Madde 6 – Bu kanun hükümlerine ve yapılacak nizamnameye muhalif olarak bayrak yapmak ve satmak yasaktır. Bu yasağa aykırı gidenler, Türk Ceza Kanununun 526 ncı maddesine göre cezalandırılır.
Bayrak, siyasi, toplumsal herhangi bir sosyal oluşumun vazgeçilmez simgesi olarak çıkıyor karşımıza. Bir futbol takımı, dünyaca ünlü bir firma, aile holdingi, üniversite, yerel işletme, dini topluluk yani aklımıza gelebilecek hemen her sosyal organizasyon bir bayrak edinebilir. Bayrak, kimlik edinmenin, kurumsallaşmamın, artık ben de varım demenin en belirgin yollarından biridir. Çoğu devletin sahip olduğu bayrak, yüzyılların biriktirdiği değerleri taşır. Azınlık örgütleri, militan grupları yahut herhangi bir politik organizasyon, bayrağıyla giriş yapar gündelik hayatımıza. Bazen bayrağın kendisine gerek bile yoktur, renklerinin kullanılması yeter bize onu çağrıştırması için ki amaç da bu algıyı oluşturmak, bayrakla bütünleşmektir.

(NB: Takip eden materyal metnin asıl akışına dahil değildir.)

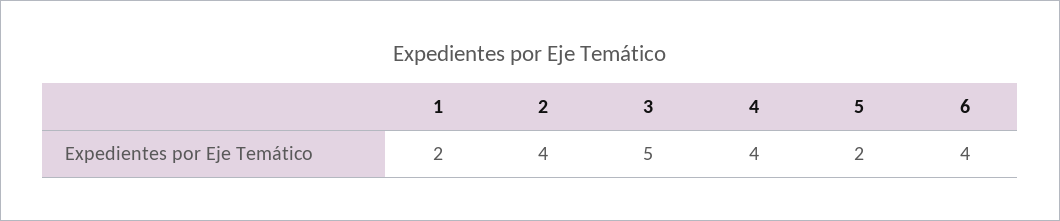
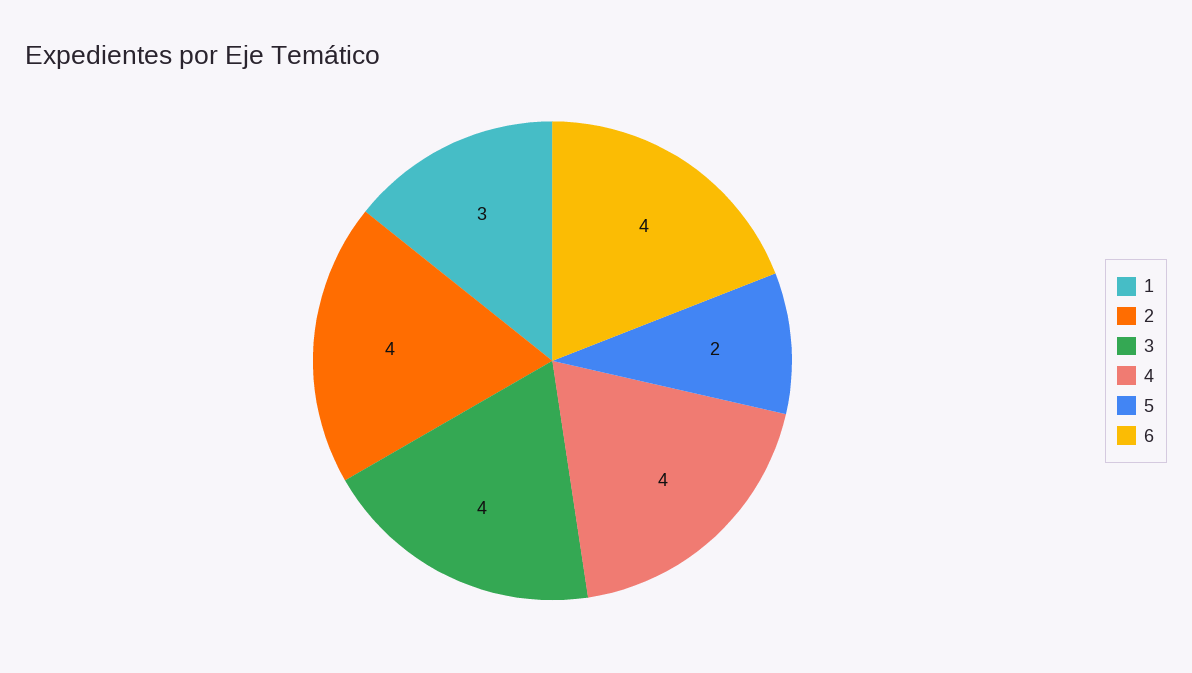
  {
-   "1": 2,
+   "1": 3,
    "2": 4,
-   "3": 5,
+   "3": 4,
    "4": 4,
    "5": 2,
    "6": 4
  }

Peki Türkiye’de yaşayan insanlar için bayrak nedir?
Bugün sokağa çıkıp sorsak, kaç kişi aynı cevabı verir. Bence büyük bir çoğunluk için bayrak aynı manaya gelir hatta bayrağımızın oluşum hikayesi bile yaygın bilinir. Bizim eğitim sistemimizde matematik dersinde bile bayrağa bir yer ayrılır; hatırlayın, bayrağın ölçülerini matematik dersinde öğreniyorduk ilkokul yıllarında. Sadece eğitim sisteminden değil tabi ama her ne sebeple nasıl yerleştiyse, Türkiye halkı için bayrak kıymetli bir yerde. Başka milletler için durum nedir bilmiyorum ama Türk bayrağının kanunu var; ölçüleri, nasıl kullanılacağı hatta kumaşının ne olduğu bile kanununda anlatılmış.

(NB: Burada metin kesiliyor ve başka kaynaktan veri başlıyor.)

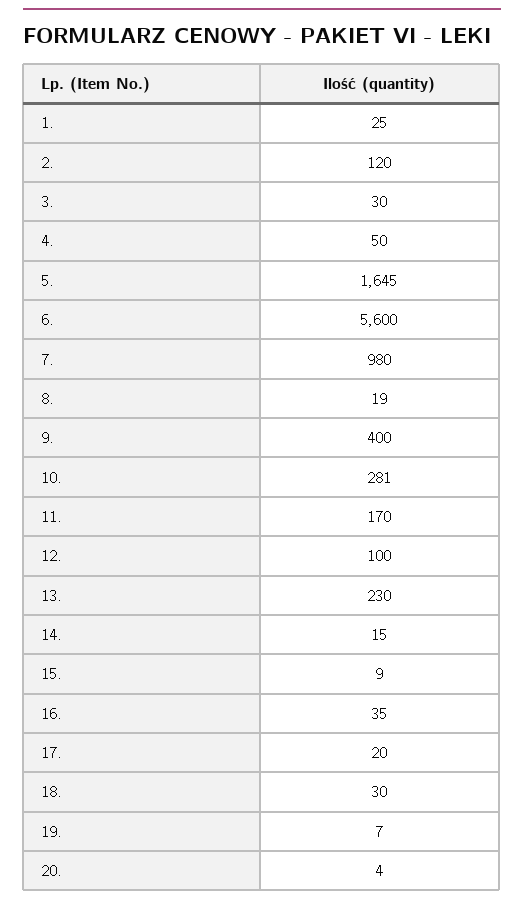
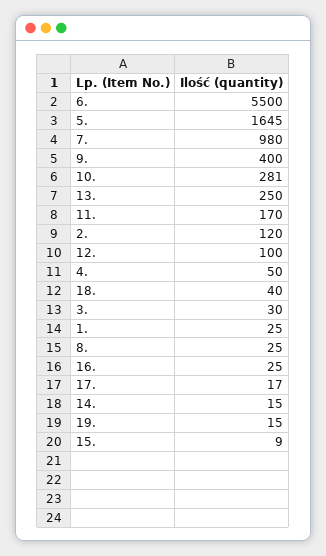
  {
    "1.": 25,
    "2.": 120,
    "3.": 30,
    "4.": 50,
    "5.": 1645,
-   "6.": 5600,
+   "6.": 5500,
    "7.": 980,
-   "8.": 19,
+   "8.": 25,
    "9.": 400,
    "10.": 281,
    "11.": 170,
    "12.": 100,
-   "13.": 230,
+   "13.": 250,
    "14.": 15,
    "15.": 9,
-   "16.": 35,
+   "16.": 25,
-   "17.": 20,
+   "17.": 17,
-   "18.": 30,
+   "18.": 40,
-   "19.": 7,
+   "19.": 15
-   "20.": 4
  }

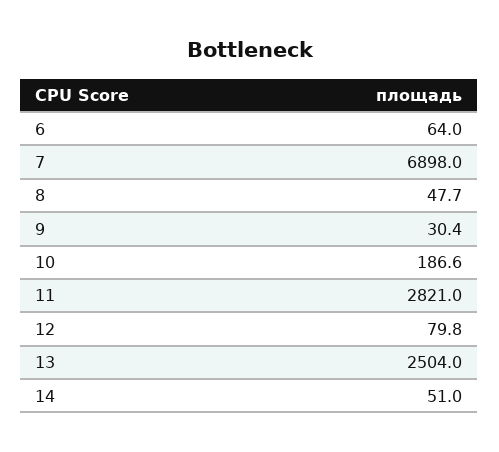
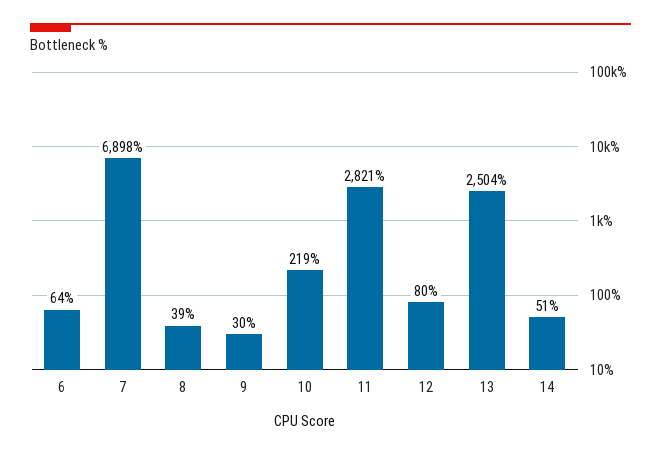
  {
    "6": 64,
    "7": 6898,
-   "8": 47.7,
+   "8": 39,
    "9": 30.4,
-   "10": 186.6,
+   "10": 219,
    "11": 2821,
    "12": 79.8,
    "13": 2504,
    "14": 51
  }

İşte tam burda başlıyor bu yazımının problemi de. Türk bayrağının, milli bayramlarda, hükümet protestolarında ve bazı parti mitinglerinde, kanunda belirtilen halinin
dışında bir kullanımına rastlıyoruz sık sık. Bayrağın içinde, bir de Atatürk’ün portresi oluyor.
Belki bu şu ana kadar bu şekilde dikkatinizi çekmedi ama bu kullanım bayrağın niteliğini değiştiriyor. Türk bayrağı dendiğinde artık insanların aklına birden fazla hal geliyor. Bugün herhangi birisi bayrağın içine resmini koyup bastırsa, muhtemelen çok ciddi bir problem oluşur. Fakat, Atatürk Türk siyasetinin en hassas ismi olarak bu uygulamanın dışında bırakılıyor.

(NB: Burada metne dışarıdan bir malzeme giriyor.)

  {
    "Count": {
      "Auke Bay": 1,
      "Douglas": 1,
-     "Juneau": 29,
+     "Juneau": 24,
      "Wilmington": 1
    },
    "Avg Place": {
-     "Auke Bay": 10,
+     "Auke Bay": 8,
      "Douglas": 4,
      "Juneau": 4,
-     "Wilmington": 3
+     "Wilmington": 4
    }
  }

Sizce Atatürk bayrağın böyle kullanılmasını ister miydi?
Hiç sanmıyorum. Bayrak, içine Atatürk’ün portresi konduğunda, ulusalcılığı, Cumhuriyet mitinglerini, Gezi protestolarını va daha bir çok sansasyonel durumu hatırlatıyor ve bayrağın bu hali herhangi bir resmi organizasyonda da kullanılmıyor. Yani bayrak bizi zihnen böler hale geliyor. Onca kargaşa, merhametsiz siyaset, haksızlık ve yanıbaşımızdaki savaş bir yana, zihinlerimiz birbirinden ayrılıyor.
Bu yazı, bayrağın birleştiriciliğini hatırlatmak için yazıldı umarım bir an olsun düşünmeye itmiştir sizleri.